My recent holiday on the Isle of Wight turned out to be other than I was expecting. Instead of the rather relaxed break we had intended combined with the occasional cultural excursion, it turned out to be crammed full of history.
Our first visit was to the Isle of Wight Zoo. Pretty innocuous, you’d think but, as well as being privileged to see some of the wonderful animals who are cared for by The Wildheart Trust Charity…
Little and Large
…we were taken back to the Second World War. I learned from a friend only the day before that the zoo is housed on the site of an old fort, remnants of which remain. The fort played a critical role in Operation PLUTO and within it is a small exhibition which contains one of the original pumps and some fascinating details of the PipeLineUnderTheOcean.

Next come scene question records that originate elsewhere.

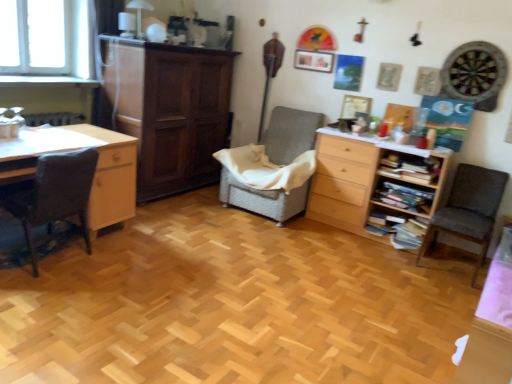
The height and width of the screenshot is (384, 512). Identify the location of free space in front of woven fabric chair at center, arranged as the 2th chair when viewed from the left. (262, 238).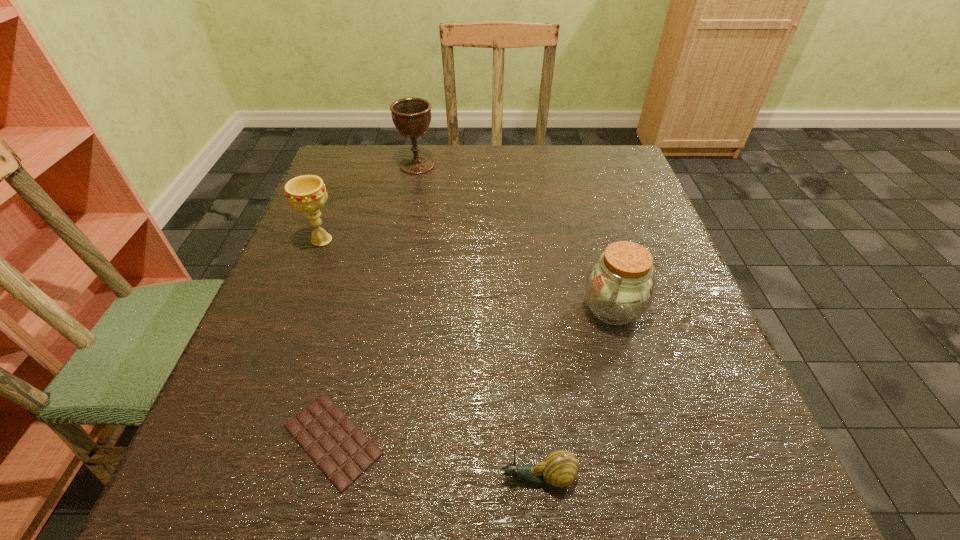
Locate which object is the fourth closest to the farthest object. Please provide its 2D coordinates. Your answer should be formatted as a tuple, i.e. [(x, y)], where the tuple contains the x and y coordinates of a point satisfying the conditions above.

[(559, 469)]

What are the coordinates of `free space in the image that satisfies the following two spatial constraints: 1. on the front side of the third nearest object; 2. on the left side of the leftmost object` in the screenshot? It's located at (295, 309).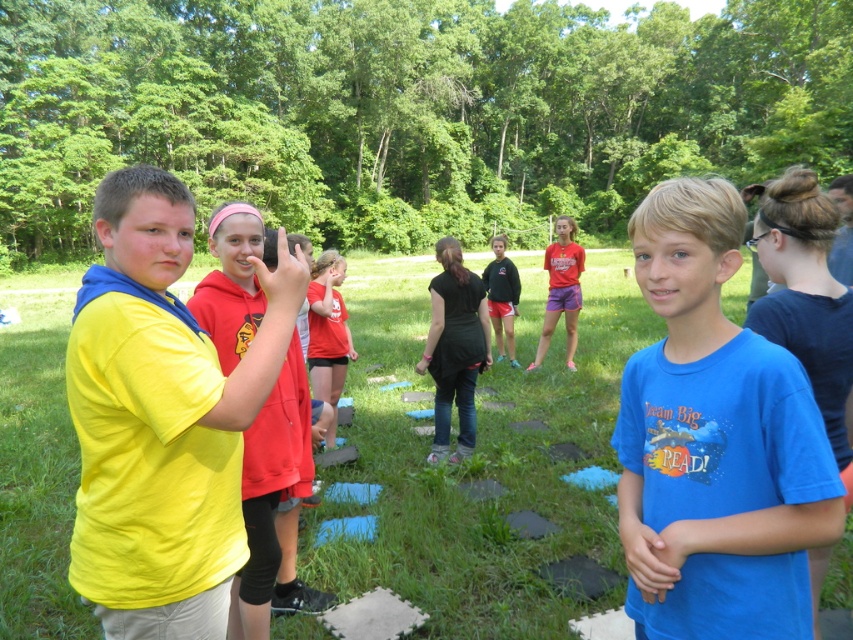
Based on the photo, who is higher up, green grass at center or matte red shorts at center?

matte red shorts at center is above.

Which is in front, point (566, 532) or point (541, 352)?

Point (566, 532) is in front.

Image resolution: width=853 pixels, height=640 pixels. I want to click on green grass at center, so (479, 464).

Is black matte shirt at center smaller than matte red shorts at center?

Actually, black matte shirt at center might be larger than matte red shorts at center.

The image size is (853, 640). What do you see at coordinates (454, 348) in the screenshot? I see `black matte shirt at center` at bounding box center [454, 348].

Identify the location of black matte shirt at center. (454, 348).

Which of these two, black matte shirt at center or black hoodie at center, stands shorter?

black hoodie at center is shorter.

Does black matte shirt at center come in front of black hoodie at center?

Yes, black matte shirt at center is in front of black hoodie at center.

Between point (471, 426) and point (491, 248), which one is positioned behind?

The point (491, 248) is more distant.

You are a GUI agent. You are given a task and a screenshot of the screen. Output one action in this format:
    pyautogui.click(x=<x>, y=<y>)
    Task: Click on the black matte shirt at center
    Image resolution: width=853 pixels, height=640 pixels.
    Given the screenshot: What is the action you would take?
    [x=454, y=348]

In addition to the natural history we were anticipating, we had an unexpected history lesson and another reminder of how much we owe to those who went before us. A fabulous day.
A new day, a new outing, this time to Carisbrooke Castle and the thirteenth century when Isabella de Fortibus reigned supreme on the Isle of Wight, ruling it independently from the Crown.

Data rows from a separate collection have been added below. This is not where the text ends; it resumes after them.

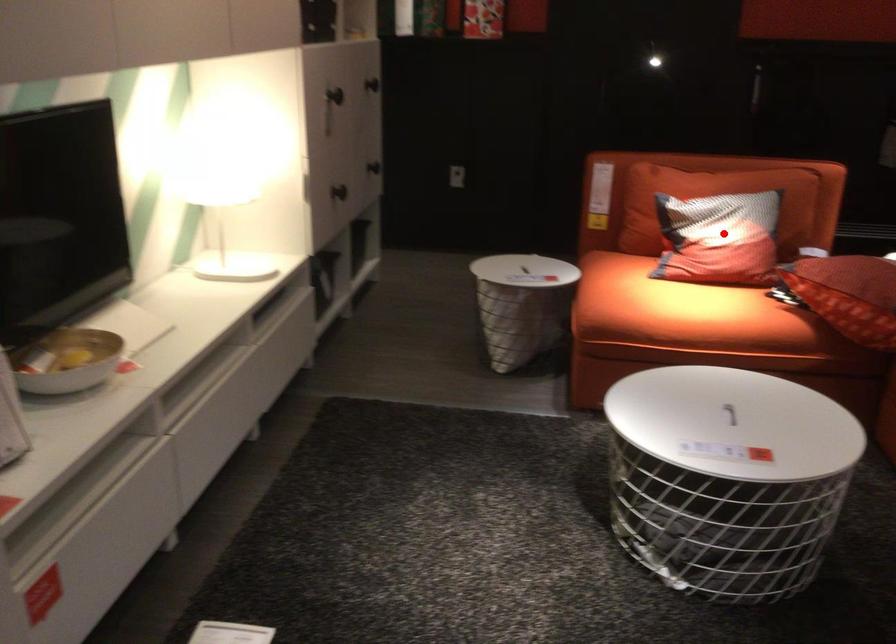
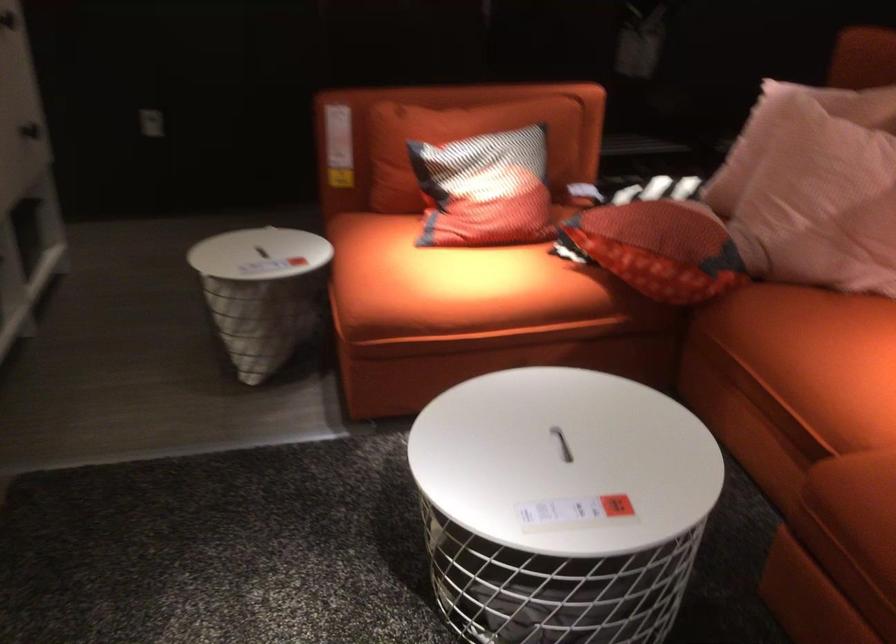
Question: I am providing you with two images of the same scene from different viewpoints. In image1, a red point is highlighted. Considering the same 3D point in image2, which of the following is correct?

Choices:
 (A) It is closer
 (B) It is farther

Answer: (A)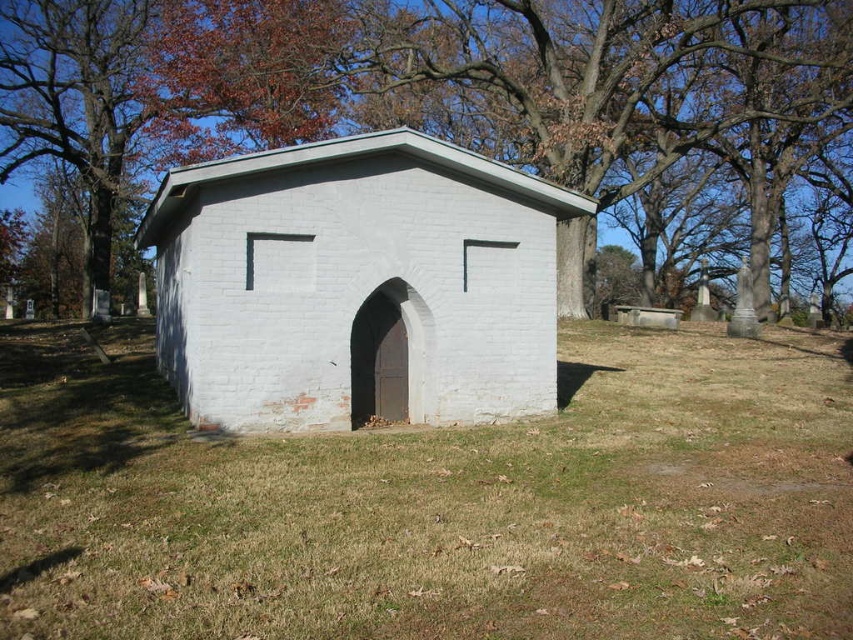
Question: Does white brick hut at center have a lesser width compared to brown leafy tree at upper left?

Choices:
 (A) no
 (B) yes

Answer: (B)

Question: Can you confirm if green grass at center is positioned above white brick hut at center?

Choices:
 (A) yes
 (B) no

Answer: (B)

Question: Which of the following is the farthest from the observer?

Choices:
 (A) (341, 406)
 (B) (111, 461)
 (C) (178, 17)
 (D) (219, 3)

Answer: (C)

Question: Which object is positioned farthest from the brown leafy tree at upper left?

Choices:
 (A) green grass at center
 (B) brown wood tree at upper center

Answer: (A)

Question: Is green grass at center closer to the viewer compared to brown wood tree at upper center?

Choices:
 (A) no
 (B) yes

Answer: (B)

Question: Which point is closer to the camera taking this photo?

Choices:
 (A) (224, 141)
 (B) (18, 536)
 (C) (264, 225)
 (D) (380, 84)

Answer: (B)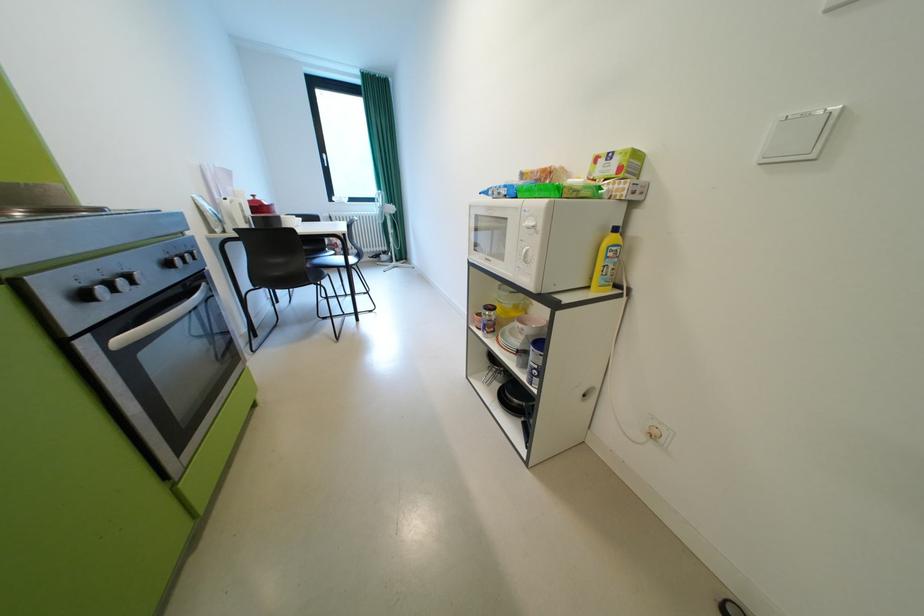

Over the years it has been a romantic castle, an Elizabethan artillery fortress, a king’s prison (Charles I – held for fourteen months before his execution) and a royal summer residence. I visited the small but fascinatingly comprehensive museum housed within the castle walls.
|Through the Centuries|
|View from the Castle|
Our final major visit was to Osborne House, described by Queen Victoria in 1845 as ‘Our dear Osborne, which is like a little Paradise for us’. It had been a long-held ambition of mine to see this royal residence, so renowned for being the queen’s favourite home, and boy was it worth the wait. There is far too much history for me to be able to share with you here so I have attached some images to give you a taste of its splendour.
|Just your average ceiling|
|The Billiard Room|
With my housewifely hat on I wondered at the task of cleaning the amazing coloured glass and ormolu chandelier depicting convolvulus, Prince Albert’s favourite flower, and arum lilies.
I had an amazing sense of history when I entered Queen Victoria’s bedroom. It was in this room on 22nd January 1901 that she died, on a small couch bed, surrounded by her children. More than a hundred years later and it felt as though I could reach out and touch the past.